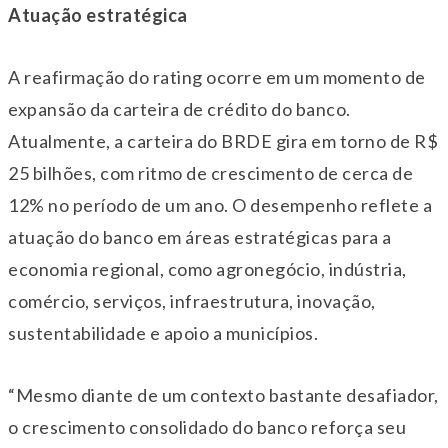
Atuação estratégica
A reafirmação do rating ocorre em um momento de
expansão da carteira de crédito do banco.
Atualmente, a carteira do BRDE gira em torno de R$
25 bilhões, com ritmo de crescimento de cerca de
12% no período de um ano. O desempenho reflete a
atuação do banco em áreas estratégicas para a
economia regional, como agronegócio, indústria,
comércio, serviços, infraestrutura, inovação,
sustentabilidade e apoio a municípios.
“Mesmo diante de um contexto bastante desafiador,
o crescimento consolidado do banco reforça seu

...

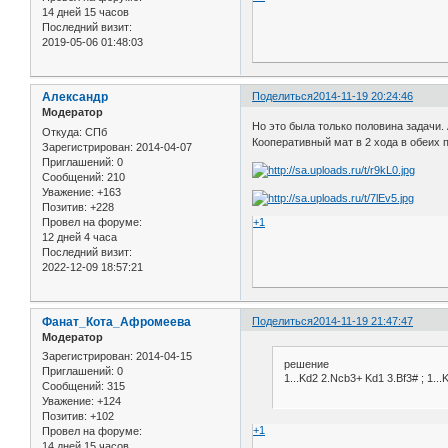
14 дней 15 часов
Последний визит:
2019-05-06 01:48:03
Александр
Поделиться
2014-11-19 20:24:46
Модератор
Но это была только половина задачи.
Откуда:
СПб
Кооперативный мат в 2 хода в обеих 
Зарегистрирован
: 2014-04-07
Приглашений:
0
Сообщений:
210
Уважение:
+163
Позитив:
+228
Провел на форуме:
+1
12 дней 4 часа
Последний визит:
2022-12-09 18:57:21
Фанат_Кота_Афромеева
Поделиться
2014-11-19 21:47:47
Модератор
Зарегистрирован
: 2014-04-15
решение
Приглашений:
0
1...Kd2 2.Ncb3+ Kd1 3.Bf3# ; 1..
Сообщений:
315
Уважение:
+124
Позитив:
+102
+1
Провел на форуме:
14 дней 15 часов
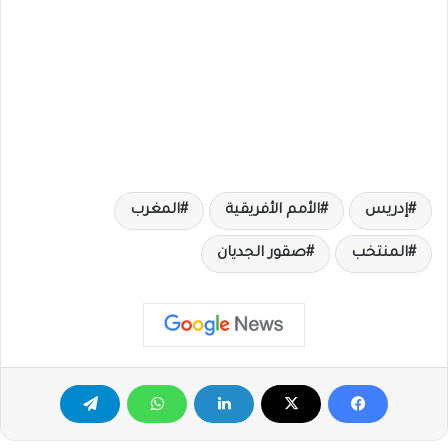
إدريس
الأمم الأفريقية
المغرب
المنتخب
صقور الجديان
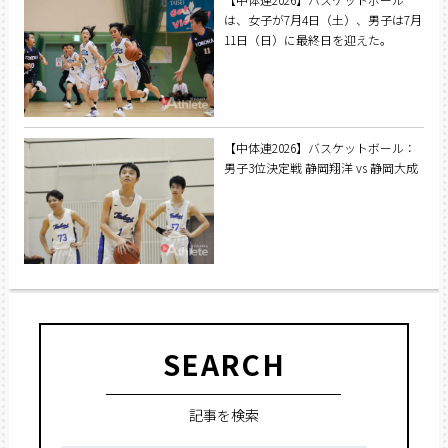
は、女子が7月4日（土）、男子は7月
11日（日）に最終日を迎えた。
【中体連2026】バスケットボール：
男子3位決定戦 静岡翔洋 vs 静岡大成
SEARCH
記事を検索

▸ Directions
Pick out every line in the records above that contains the word "crescimento", treating uppercase and lowercase as different.

▸ Expected answer
25 bilhões, com ritmo de crescimento de cerca de
o crescimento consolidado do banco reforça seu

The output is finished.